I've translated outer joins all along with "not exists", but this after all was a fairly recent (6.5.*) addition to PG.

Suppose I should sit down and read the manuals more closely.  The reality, though, is that the UNION constructs are going to be relatively inefficient, the "not exists" wins for those rows returned in the first clause, but all the others cost as much as doing "count(*)" since the db has to search all row candidates in order to return "false".

Still, it is a win ...

Collapse
4: Response to Outer Join (response to 1)
Posted by Cristian Petrescu-Prahova on
Actually the win is even smaller 😊

Without proper indexing both constructs are going to crawl.

With indexing the difference is tiny. Yet...

Collapse
5: Response to Outer Join (response to 1)
Posted by Don Baccus on
Postgres doesn't execute queries on index values alone, ala Oracle and many other more mature RDBMS systems.  So the count() really does chug through all the qualified rows (deciding which rows to chug through can make use of an index).
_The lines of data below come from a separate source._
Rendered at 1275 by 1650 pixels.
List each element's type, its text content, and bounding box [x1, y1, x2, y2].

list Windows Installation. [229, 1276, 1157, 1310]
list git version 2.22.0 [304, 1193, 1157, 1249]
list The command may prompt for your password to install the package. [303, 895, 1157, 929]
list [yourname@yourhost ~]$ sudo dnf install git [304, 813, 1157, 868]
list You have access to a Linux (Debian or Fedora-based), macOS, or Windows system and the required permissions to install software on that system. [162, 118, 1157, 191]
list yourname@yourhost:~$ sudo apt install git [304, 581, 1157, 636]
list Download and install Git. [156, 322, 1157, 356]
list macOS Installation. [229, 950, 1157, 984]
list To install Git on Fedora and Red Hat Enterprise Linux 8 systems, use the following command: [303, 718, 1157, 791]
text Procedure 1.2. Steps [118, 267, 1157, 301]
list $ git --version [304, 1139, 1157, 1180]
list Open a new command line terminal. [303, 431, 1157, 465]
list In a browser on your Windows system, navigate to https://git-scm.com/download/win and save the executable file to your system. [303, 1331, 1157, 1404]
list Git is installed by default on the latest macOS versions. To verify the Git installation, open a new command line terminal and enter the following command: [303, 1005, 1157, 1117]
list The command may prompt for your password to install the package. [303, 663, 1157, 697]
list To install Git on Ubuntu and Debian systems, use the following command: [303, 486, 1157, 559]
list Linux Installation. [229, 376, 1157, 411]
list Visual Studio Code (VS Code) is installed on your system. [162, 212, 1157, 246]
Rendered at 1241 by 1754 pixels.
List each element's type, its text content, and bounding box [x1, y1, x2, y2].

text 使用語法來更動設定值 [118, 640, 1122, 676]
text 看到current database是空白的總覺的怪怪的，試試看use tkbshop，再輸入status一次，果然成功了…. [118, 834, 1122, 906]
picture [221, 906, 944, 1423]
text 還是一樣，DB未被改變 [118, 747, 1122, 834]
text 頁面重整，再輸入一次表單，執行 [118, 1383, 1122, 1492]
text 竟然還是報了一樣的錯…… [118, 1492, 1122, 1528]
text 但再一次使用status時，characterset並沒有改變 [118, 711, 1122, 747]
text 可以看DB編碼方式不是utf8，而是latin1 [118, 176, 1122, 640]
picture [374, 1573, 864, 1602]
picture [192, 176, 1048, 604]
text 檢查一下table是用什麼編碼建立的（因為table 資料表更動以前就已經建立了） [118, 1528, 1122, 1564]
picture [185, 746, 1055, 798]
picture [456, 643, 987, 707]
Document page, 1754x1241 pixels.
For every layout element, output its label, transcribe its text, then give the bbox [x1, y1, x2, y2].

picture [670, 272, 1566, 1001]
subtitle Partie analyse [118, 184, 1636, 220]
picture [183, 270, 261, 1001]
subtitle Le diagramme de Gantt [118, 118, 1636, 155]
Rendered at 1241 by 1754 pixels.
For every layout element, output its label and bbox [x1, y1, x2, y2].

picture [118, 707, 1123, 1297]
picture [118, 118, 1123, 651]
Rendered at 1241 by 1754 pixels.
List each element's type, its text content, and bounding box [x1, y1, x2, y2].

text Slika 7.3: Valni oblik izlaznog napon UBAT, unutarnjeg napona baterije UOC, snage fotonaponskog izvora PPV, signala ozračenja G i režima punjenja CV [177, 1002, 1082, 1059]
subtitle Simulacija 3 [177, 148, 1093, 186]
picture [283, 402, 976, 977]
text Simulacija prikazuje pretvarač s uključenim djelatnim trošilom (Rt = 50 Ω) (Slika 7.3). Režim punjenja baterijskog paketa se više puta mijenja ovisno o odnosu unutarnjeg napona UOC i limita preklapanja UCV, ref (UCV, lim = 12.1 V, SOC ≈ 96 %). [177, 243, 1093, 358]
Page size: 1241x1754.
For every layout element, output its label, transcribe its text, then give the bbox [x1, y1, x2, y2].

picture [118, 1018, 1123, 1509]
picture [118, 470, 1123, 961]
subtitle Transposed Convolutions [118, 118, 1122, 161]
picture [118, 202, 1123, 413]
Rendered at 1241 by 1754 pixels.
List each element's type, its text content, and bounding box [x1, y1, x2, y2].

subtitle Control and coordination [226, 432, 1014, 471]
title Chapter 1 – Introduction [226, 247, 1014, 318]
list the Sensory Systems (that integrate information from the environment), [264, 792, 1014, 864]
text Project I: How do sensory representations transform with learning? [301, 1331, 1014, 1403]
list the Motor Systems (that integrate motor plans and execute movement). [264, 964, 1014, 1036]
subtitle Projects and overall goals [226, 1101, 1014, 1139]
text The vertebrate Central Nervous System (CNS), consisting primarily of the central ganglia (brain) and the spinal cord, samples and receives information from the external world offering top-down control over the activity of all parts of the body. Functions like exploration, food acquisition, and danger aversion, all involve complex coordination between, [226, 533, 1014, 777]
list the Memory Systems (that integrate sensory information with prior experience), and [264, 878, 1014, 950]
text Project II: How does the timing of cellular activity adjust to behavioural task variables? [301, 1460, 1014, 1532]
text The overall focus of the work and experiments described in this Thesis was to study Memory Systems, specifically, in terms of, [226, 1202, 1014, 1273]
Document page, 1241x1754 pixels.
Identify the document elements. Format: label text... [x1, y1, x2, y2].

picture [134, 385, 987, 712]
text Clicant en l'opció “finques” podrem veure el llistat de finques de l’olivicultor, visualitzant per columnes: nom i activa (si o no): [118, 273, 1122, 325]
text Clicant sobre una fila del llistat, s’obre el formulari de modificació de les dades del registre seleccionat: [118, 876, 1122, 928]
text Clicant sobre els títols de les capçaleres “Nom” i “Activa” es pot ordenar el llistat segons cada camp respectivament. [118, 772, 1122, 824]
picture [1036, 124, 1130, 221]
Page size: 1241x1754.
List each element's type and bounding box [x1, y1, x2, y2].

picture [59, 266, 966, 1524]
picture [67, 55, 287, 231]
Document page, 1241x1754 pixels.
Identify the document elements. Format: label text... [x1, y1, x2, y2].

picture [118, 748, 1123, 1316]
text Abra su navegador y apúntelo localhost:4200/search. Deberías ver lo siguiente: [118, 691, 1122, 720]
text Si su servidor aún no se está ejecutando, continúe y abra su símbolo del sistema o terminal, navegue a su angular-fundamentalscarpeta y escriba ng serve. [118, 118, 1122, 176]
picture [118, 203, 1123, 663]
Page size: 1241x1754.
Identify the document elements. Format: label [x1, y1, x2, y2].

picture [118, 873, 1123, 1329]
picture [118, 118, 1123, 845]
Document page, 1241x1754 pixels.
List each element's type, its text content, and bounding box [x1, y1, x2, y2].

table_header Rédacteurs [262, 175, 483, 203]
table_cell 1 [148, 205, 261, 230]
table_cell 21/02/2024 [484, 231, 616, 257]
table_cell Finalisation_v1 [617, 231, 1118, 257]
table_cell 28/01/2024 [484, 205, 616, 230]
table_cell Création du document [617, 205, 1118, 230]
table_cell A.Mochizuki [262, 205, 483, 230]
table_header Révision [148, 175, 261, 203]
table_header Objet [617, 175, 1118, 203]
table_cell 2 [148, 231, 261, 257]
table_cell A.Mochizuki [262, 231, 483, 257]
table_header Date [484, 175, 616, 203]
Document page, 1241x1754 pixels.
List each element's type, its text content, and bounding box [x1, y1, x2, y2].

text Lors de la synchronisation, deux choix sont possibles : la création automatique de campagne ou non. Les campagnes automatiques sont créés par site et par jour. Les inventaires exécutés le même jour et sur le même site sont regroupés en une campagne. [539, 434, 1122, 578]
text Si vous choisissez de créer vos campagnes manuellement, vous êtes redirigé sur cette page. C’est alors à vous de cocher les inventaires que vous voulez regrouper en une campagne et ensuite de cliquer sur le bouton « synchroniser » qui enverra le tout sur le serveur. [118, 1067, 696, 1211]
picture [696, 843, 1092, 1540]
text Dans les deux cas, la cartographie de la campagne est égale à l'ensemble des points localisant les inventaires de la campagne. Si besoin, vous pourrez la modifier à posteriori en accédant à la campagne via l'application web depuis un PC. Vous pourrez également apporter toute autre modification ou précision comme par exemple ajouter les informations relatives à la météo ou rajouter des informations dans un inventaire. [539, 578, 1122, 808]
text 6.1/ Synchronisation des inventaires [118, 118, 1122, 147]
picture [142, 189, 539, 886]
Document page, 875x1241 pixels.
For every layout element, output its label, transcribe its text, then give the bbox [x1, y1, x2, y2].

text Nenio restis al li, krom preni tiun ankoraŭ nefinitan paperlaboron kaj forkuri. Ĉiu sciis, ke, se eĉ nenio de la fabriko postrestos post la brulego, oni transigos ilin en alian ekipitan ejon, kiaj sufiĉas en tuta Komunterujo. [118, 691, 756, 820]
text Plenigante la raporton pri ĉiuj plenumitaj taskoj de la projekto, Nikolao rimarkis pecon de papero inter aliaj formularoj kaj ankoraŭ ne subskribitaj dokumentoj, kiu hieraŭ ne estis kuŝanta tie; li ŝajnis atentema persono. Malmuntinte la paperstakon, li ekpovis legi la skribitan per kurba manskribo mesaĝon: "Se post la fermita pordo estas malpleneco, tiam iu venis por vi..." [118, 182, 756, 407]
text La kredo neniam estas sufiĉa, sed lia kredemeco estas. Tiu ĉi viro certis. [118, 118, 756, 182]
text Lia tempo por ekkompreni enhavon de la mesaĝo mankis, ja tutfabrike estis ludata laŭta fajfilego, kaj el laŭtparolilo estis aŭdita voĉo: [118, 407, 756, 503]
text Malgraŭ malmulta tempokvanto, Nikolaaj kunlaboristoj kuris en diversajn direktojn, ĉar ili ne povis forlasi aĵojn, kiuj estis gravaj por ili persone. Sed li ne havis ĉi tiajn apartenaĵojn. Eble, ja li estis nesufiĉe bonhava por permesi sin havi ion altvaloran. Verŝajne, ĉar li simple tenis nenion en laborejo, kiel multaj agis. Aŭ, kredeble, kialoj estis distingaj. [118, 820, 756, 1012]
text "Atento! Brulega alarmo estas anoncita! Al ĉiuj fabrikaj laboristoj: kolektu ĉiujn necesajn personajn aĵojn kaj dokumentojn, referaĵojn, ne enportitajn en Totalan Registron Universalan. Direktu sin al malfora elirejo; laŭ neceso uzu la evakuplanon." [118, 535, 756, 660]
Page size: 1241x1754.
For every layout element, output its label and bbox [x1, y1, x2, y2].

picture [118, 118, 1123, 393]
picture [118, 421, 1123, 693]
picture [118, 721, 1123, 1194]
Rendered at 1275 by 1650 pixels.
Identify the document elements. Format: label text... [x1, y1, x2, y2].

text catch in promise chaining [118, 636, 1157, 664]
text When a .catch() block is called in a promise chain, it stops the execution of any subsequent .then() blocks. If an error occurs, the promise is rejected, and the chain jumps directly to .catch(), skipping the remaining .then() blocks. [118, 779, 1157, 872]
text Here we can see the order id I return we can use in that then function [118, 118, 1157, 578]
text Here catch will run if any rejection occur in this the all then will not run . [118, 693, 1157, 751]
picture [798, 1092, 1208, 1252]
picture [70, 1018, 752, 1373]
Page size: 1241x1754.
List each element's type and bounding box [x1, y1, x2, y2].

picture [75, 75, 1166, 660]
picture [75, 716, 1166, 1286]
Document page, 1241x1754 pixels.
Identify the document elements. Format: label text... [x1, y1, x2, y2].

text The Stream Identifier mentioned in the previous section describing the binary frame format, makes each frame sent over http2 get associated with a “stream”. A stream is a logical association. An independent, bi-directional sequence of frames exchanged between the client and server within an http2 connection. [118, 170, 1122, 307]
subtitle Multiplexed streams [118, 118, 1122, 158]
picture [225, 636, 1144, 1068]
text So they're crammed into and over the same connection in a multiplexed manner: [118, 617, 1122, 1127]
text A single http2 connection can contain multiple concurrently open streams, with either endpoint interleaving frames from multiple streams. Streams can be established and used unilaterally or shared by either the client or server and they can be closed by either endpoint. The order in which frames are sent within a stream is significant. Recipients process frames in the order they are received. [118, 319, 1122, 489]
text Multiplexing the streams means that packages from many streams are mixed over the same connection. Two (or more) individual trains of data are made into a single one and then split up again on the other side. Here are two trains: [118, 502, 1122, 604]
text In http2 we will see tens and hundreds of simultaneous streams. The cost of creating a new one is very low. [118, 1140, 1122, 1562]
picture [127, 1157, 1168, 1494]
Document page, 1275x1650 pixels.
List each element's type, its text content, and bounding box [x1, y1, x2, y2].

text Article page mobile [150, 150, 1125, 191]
"not exists" will examine the same rows, but will stop the moment a row is found that matches the criteria.  count(*) will examine each row.

And the subselect is done many, many times for a typical UNION'd outer  join if the table's got a lot of rows in it.

The "not exists" form will always be slightly faster (as there's overhead with aggregate functions which need to be set up once, then called for each row) and sometimes much faster, depending on the actual data in the table.

I'm at a serious disadvantage here - I actually know how Postgres works.